Diagnosis: Hyperinsulinemia (Congenital Hyperinsulinism)

This newborn has congenital hyperinsulinism, as evidenced by the combination of severe hypoglycemia (glucose 2.2 mmol/L), inappropriately normal fasting insulin level (41 mIU/L), suppressed ketone production (hydroxybutyrate 0.1 mmol/L), and dramatic response to glucose administration.

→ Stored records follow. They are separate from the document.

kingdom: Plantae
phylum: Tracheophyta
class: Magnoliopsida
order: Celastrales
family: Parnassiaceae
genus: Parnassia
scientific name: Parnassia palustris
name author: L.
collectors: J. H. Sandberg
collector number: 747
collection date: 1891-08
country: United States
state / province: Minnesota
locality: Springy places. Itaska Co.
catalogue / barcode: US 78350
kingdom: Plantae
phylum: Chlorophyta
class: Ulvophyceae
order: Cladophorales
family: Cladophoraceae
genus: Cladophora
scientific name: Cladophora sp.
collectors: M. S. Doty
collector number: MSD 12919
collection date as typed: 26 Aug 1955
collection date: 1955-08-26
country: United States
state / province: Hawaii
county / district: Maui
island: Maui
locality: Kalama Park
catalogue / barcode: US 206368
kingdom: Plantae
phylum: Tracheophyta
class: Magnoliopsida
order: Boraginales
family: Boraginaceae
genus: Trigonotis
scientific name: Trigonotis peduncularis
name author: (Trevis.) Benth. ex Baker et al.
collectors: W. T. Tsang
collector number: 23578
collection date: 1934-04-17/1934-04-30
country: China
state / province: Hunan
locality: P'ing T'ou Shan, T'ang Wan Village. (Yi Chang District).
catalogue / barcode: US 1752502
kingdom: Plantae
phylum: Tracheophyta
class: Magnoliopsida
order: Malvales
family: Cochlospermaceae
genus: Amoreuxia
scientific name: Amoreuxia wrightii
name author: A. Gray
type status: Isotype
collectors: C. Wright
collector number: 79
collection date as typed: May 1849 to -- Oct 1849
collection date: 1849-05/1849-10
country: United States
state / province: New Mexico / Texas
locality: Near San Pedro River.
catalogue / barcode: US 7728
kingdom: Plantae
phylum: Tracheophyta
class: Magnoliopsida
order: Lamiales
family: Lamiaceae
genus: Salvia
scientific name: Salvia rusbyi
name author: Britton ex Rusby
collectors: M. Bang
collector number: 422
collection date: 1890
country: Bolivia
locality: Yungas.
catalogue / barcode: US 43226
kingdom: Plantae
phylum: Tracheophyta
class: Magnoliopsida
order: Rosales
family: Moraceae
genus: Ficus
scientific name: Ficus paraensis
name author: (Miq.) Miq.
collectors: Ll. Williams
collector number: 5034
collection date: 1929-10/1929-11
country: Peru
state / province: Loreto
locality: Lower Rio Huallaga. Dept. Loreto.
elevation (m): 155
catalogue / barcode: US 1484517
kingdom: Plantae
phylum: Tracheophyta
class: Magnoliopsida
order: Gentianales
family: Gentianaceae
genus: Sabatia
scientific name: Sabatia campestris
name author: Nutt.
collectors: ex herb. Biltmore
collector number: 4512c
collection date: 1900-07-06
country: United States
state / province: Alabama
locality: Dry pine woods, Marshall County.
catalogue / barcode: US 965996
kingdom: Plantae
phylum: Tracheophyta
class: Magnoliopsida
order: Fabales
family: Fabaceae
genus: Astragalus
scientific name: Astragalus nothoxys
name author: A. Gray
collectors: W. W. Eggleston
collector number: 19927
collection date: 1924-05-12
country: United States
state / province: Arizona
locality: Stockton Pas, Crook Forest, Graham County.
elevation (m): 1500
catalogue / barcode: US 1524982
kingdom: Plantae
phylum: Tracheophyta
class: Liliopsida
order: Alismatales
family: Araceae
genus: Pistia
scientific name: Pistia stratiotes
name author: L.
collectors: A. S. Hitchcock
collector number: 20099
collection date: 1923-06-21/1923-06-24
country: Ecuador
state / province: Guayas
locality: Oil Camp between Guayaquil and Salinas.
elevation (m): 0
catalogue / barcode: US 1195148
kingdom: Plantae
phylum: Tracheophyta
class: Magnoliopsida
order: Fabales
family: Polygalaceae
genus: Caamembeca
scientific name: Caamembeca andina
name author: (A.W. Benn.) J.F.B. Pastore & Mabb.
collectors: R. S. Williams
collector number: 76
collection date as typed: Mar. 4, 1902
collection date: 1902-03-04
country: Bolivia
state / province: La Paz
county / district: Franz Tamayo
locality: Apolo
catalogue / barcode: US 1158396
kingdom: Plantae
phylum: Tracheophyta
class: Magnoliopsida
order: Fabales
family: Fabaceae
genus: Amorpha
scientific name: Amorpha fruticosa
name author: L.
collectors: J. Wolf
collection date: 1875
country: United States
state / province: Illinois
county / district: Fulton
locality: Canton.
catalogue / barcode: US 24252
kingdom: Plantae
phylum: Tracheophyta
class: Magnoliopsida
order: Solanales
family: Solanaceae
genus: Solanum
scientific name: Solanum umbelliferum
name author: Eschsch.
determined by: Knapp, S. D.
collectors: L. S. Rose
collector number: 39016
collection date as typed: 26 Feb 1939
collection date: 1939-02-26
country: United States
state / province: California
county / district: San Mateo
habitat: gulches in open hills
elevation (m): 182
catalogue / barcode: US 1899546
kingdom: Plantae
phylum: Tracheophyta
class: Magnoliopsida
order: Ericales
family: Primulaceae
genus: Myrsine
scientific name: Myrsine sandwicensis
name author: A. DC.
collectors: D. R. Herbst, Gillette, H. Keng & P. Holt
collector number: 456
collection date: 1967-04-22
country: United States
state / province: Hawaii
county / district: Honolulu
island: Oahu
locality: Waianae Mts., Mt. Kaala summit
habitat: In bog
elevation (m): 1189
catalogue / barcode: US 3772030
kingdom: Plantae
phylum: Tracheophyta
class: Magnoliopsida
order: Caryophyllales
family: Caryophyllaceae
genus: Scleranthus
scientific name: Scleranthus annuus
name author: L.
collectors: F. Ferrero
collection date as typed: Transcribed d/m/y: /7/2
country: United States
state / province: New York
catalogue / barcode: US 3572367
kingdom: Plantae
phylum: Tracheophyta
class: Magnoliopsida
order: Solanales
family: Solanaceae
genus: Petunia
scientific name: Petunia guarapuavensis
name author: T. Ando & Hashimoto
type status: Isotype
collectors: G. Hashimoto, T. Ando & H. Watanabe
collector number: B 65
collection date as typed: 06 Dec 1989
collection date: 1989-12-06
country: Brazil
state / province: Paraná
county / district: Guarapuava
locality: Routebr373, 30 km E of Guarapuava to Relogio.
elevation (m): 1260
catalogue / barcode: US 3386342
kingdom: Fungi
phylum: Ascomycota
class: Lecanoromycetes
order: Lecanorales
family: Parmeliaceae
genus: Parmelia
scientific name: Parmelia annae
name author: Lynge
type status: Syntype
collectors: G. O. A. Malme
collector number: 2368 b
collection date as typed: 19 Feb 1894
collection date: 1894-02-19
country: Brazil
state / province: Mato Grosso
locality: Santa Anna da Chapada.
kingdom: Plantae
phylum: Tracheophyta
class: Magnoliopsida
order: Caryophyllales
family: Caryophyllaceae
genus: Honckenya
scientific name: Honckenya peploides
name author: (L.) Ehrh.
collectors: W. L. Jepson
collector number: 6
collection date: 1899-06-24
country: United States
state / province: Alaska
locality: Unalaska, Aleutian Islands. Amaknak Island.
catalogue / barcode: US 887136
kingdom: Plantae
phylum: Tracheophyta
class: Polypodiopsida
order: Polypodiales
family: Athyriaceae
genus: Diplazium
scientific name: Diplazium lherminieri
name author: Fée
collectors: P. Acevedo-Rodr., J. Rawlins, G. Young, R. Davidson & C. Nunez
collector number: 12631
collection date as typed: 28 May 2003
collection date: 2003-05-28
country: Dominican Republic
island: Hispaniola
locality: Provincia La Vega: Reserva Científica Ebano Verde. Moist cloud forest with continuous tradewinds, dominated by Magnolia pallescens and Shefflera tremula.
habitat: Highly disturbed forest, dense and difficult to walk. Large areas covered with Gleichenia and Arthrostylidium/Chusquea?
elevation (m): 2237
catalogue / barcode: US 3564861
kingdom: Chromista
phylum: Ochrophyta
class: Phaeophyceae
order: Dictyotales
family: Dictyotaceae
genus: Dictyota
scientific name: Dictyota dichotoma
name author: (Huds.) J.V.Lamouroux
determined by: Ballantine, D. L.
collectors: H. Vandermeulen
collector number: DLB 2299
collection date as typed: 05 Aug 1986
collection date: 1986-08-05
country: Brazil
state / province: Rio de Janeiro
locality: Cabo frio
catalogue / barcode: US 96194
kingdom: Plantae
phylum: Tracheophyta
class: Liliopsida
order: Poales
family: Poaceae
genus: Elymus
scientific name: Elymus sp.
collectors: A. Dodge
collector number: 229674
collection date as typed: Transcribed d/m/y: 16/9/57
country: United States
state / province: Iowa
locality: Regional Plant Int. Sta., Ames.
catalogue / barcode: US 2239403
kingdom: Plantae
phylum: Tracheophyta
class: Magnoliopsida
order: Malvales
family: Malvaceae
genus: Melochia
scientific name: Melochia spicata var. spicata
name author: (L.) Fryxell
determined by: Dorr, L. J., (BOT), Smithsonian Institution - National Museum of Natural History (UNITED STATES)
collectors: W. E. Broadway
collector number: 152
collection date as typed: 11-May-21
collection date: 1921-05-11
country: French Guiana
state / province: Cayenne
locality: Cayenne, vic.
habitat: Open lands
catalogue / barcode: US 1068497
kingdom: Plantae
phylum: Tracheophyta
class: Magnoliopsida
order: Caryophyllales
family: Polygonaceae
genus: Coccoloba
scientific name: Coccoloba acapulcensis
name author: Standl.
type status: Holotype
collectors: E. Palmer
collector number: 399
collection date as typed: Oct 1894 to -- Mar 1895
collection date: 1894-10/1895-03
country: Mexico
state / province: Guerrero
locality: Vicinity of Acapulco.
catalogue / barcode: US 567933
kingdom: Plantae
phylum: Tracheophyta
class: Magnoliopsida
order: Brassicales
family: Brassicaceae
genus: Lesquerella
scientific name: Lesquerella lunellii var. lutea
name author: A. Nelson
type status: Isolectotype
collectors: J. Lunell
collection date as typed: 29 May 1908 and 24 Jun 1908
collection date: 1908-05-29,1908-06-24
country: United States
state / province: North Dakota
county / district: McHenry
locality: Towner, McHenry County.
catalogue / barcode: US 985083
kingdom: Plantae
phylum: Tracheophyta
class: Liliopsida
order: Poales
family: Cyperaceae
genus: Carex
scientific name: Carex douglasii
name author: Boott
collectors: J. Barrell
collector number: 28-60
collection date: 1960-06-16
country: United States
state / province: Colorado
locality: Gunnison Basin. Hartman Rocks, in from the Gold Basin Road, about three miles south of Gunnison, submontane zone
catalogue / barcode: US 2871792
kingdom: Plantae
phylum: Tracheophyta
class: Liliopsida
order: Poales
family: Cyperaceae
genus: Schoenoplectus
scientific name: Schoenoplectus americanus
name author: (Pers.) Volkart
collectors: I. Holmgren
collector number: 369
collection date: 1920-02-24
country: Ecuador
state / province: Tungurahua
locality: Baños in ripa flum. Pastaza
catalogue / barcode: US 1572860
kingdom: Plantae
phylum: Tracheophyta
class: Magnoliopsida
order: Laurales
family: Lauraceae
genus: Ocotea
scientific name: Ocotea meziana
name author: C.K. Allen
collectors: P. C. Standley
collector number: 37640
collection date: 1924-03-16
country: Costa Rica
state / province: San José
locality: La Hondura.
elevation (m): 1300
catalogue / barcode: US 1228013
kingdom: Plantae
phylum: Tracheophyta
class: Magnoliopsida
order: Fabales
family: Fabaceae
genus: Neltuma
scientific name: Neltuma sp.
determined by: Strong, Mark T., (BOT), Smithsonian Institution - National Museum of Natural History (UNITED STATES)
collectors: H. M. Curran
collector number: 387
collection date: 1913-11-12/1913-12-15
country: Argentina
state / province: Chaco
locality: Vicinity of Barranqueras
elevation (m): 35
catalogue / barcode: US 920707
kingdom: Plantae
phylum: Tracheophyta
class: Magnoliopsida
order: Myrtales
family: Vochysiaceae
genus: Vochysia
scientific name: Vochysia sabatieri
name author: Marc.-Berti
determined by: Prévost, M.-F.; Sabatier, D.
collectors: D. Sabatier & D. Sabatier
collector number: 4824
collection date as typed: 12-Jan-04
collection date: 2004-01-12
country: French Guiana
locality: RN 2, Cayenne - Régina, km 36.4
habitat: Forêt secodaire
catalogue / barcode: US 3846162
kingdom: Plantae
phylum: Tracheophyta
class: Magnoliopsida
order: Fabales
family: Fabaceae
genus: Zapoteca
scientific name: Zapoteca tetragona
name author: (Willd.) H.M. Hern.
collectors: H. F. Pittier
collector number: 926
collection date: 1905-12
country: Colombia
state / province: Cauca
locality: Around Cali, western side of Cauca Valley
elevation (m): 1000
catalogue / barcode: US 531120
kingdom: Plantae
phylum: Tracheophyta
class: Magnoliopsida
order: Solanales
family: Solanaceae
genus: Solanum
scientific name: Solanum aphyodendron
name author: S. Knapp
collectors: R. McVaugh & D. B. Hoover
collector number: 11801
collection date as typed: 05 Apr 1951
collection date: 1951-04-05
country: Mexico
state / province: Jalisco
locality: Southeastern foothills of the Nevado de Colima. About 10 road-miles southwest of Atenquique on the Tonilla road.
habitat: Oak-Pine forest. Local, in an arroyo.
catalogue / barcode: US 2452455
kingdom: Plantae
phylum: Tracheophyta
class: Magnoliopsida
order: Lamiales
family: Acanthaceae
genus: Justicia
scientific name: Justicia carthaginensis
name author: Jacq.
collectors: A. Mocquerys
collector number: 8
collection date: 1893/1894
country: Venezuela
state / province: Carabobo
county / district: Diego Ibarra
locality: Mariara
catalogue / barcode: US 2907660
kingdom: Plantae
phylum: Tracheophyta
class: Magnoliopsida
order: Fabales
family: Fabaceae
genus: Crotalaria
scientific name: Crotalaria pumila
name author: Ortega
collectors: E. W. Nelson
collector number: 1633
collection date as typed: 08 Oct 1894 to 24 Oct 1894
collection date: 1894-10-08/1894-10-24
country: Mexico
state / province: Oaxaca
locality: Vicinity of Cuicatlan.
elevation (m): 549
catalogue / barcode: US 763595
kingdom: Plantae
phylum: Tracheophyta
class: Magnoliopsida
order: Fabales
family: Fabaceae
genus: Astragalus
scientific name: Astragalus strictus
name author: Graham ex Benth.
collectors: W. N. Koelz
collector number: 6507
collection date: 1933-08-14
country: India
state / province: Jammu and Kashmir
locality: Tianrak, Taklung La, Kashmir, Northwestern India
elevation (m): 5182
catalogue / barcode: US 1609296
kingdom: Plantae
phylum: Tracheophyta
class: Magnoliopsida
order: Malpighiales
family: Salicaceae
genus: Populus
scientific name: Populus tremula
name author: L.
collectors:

Critical Diagnostic Features

The laboratory findings definitively point to hyperinsulinism through the following pattern:

• Inappropriately detectable insulin during hypoglycemia: A fasting insulin of 41 mIU/L (20-100 range) is pathologically elevated when glucose is 2.2 mmol/L. In normal physiology, insulin should be undetectable (<5 mIU/L) at this glucose level 1, 2.

• Suppressed ketone bodies: Hydroxybutyrate of 0.1 mmol/L is markedly low, indicating that insulin is blocking lipolysis and ketogenesis despite severe hypoglycemia. This is the hallmark of hyperinsulinemic hypoglycemia 2, 3.

• Elevated cortisol: The cortisol level of 551 nmol/L (high) represents an appropriate counter-regulatory response to hypoglycemia, effectively ruling out adrenal insufficiency 2.

• Dramatic glucose response: The glucose rising to 35 mmol/L after glucose administration suggests excessive insulin-mediated glucose uptake once substrate becomes available, consistent with dysregulated insulin secretion 1.

Why Other Diagnoses Are Excluded

Adrenal insufficiency (Option C) is ruled out by the elevated cortisol level. In adrenal insufficiency, cortisol would be inappropriately low during hypoglycemic stress 2.

Growth hormone deficiency (Option D) does not present with this laboratory pattern. GH deficiency causes hypoglycemia through different mechanisms and would not suppress ketone production to this degree 2.

Glycogen storage disease (Option B) is excluded because these disorders typically present with hepatomegaly, lactic acidosis, and elevated ketones during fasting (not suppressed ketones). The insulin level would be appropriately low, not normal-to-elevated 2, 3.

Understanding Congenital Hyperinsulinism

Congenital hyperinsulinism is the most common cause of persistent hypoglycemia in neonates and represents dysregulated insulin secretion that fails to suppress appropriately during hypoglycemia 4, 1.

The condition can result from:

• Mutations in KATP channel genes (KCNJ11, ABCC8) - most common 4
• Glucokinase mutations 3
• Glutamate dehydrogenase mutations (associated with hyperammonemia) 3
• Other genetic causes in approximately 50% of cases 3

Clinical Implications and Management Priorities

Immediate management priorities include:

• Maintaining glucose >3.3-3.9 mmol/L (60-70 mg/dL) to prevent permanent brain injury from recurrent hypoglycemia 1, 2
• High glucose infusion rates (often 10-20 mg/kg/min or higher) may be required 2
• Trial of diazoxide as first-line medical therapy 2, 5
• Consider octreotide if diazoxide-unresponsive 2

Genetic testing should be pursued immediately, as this is a permanent form of neonatal diabetes requiring specific genetic diagnosis 4. Some forms (KATP-related) may respond to sulfonylureas, while others require different management strategies 4.

Surgical evaluation may be necessary if medical management fails, particularly for focal forms of hyperinsulinism that can be cured with partial pancreatectomy 2, 5, 3.

Critical Pitfall to Avoid

The most dangerous error is dismissing a "normal range" insulin level during hypoglycemia. Any detectable insulin when glucose is <3.0 mmol/L is pathological and indicates hyperinsulinism 1, 2. The combination of detectable insulin with suppressed ketones during hypoglycemia is diagnostic, regardless of whether the absolute insulin value appears "normal" 2, 3.